У монарха была возможность создавать напряжение между сановниками благодаря практике, собственно, и делавшей его власть самодержавной, – проявить «милость» вопреки правовым предписаниям[692]
. В неопатримониальной системе трудно предсказать действия суверена: воспользуется ли он законом или предпочтет обойти его? Как следствие, порядок дел в значительной степени зависел от императорского настроения: стремясь добиться успеха, проситель должен был правильно рассчитать момент, в который следовало подать просьбу. Один из таких примеров привел в своих «Записках» Н. И. Лорер. Он рассказывал, как А. Ф. Орлов вымолил у императора прощение для брата, декабриста М. Ф. Орлова, одного из лидеров Южного общества:По ходу дела в Следственной комиссии Орлова нельзя было выпутать, и Алексей Федорович ожидал спасения брата единственно от монаршей милости, и для этого он выбрал минуту, когда государь шел приобщаться святых тайн. Сначала государь ему отказал, сказав: «Алексей Федорович, ты знаешь, как я тебя люблю, но просишь у меня невозможного… Подумай, ежели я прощу твоего брата, то должен буду простить много других, и этому не будет конца». Но Орлов настаивал, просил, умолял и за прощение брата обещал посвятить всю жизнь свою государю, и государь простил[693]

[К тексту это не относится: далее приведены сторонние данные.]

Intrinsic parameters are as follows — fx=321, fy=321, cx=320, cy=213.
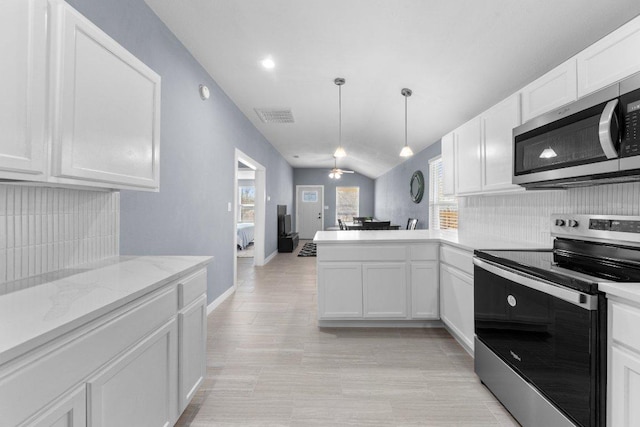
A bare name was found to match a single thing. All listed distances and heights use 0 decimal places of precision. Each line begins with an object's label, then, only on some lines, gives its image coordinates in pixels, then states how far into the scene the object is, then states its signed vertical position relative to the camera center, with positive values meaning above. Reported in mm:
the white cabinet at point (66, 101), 1010 +430
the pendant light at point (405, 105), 3752 +1432
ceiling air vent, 4719 +1536
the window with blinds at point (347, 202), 11578 +459
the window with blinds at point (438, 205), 5000 +161
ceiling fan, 6715 +879
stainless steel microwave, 1377 +378
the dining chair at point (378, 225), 5742 -184
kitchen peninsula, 2984 -595
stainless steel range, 1267 -486
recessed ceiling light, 3176 +1526
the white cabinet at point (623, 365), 1110 -535
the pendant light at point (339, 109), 3637 +1521
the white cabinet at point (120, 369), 769 -498
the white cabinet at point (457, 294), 2406 -646
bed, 8734 -579
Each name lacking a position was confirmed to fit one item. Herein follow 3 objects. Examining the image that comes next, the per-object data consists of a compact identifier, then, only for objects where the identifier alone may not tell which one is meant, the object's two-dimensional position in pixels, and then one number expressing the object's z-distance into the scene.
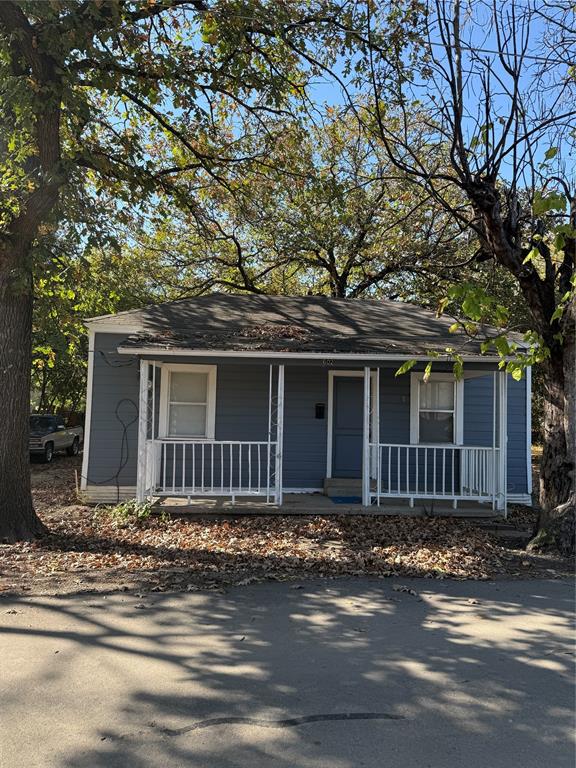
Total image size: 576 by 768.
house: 10.40
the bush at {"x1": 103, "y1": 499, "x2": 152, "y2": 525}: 8.77
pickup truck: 18.81
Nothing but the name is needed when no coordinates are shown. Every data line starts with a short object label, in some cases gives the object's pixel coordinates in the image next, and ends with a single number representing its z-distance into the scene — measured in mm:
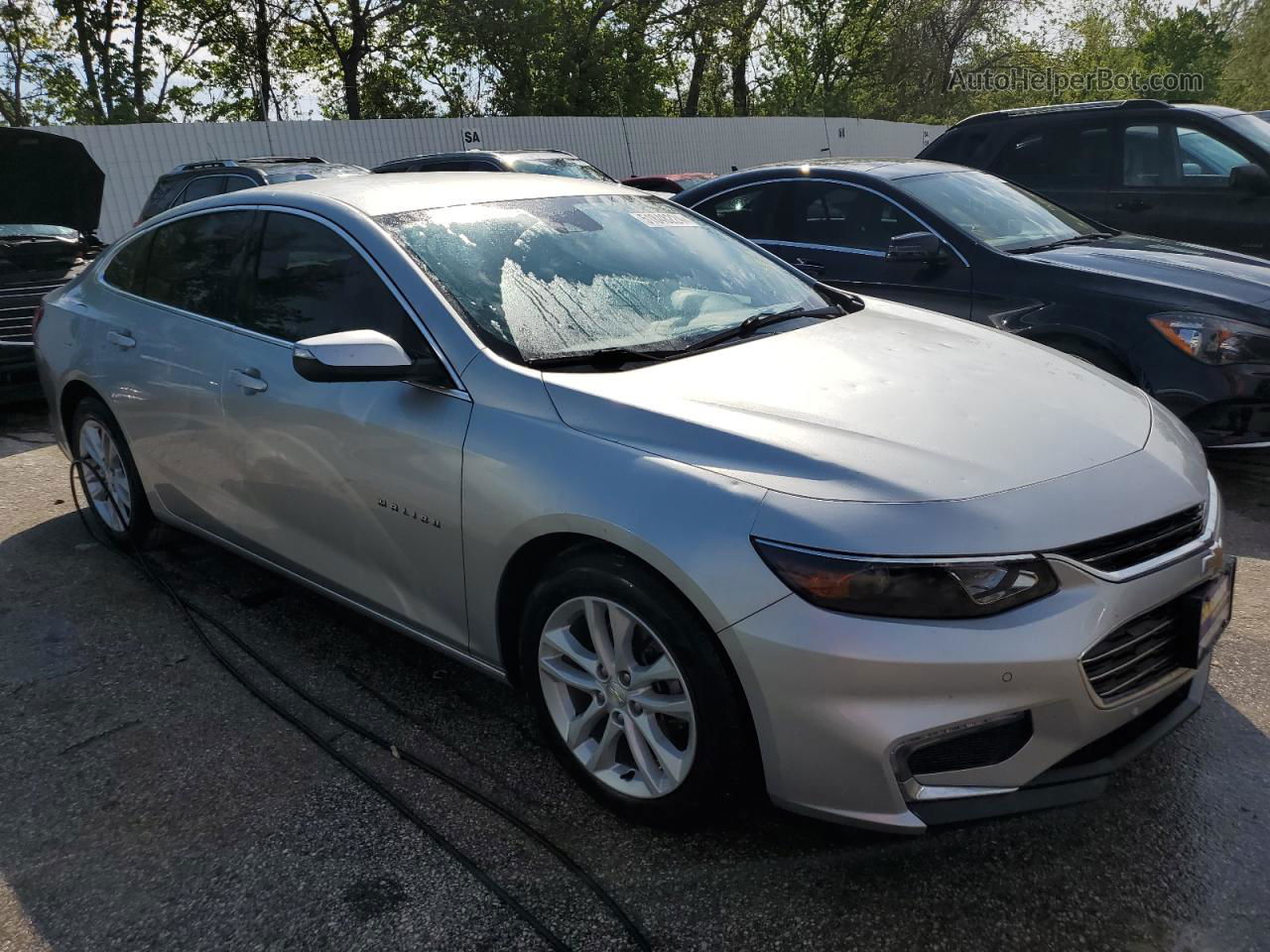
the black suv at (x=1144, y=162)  6734
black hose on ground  2236
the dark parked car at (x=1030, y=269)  4523
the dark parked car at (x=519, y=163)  10859
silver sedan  2062
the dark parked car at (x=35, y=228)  6734
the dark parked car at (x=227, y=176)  9664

.Николай был убежден, что снисхождение к одному подсудимому приведет к необходимости помиловать остальных. Как мы знаем, этого не случилось, и А. Ф. Орлов формально был прав. При всем том благополучным исходом дела М. Ф. Орлов оказался в большей степени обязан сакральному моменту приобщения монарха святым тайнам, торжественность которого напоминала христианину о необходимости прощать своих врагов, нежели обязательству брата «посвятить всю жизнь» службе императору, на что Николай мог рассчитывать в любом случае. Оказанная братьям Орловым милость прекрасно сочеталась с придворно-бюрократическим характером николаевского царствования, который Лореру откровенно не нравился[694]
. Впрочем, именно благодаря владению навыком придворной коммуникации племяннице декабриста А. О. Смирновой-Россет, одной из любимых царем фрейлин императрицы Александры Федоровны, удалось добиться переселения самого Лорера из Мертвого Култука в Тобольскую губернию[695]. Подданные Николая как бы жили в двух связанных друг с другом мирах: в первом из них действовали рациональные предписания, во втором – иррациональная воля «милостивого» монарха. Одно удачно сказанное слово могло спасти провинившегося от тяжелого (и следовавшего формально) наказания[696]. Впрочем, такова специфика любой неопатримониальной власти. Особенность николаевского управленческого стиля заключалась в его приверженности моделям монархического поведения, резко контрастировавшим между собой.Регулярность служебных отношений Николай I прежде всего понимал согласно военному образцу. Павел I и его сыновья были фанатичными поклонниками фрунта, любили командовать парадами и считали армию и гвардию ключевыми элементами имперского могущества[697]
. Николай по воспитанию и привычкам был профессиональным военным[698], прекрасно знакомым не только с особенностями русской службы, но и отчетливо представлявшим себе устройство западных армий. В культивировании военных ценностей Романовы еще с середины XVIII в. следовали по пути прусских королей. Николай был женат на дочери Фридриха-Вильгельма III, до вступления на престол месяцами жил в Берлине и участвовал в смотрах прусской армии. По точному замечанию одного из современных исследователей, Николай «оставался совершенным немцем по своему поведению, темпераменту и манере одеваться, и не скрывал своего восхищения Фридрихом Великим и прусской монархией»[699], где «начала божественного происхождения верховной власти, монархического порядка и законности»[700] сочетались с милитаризмом.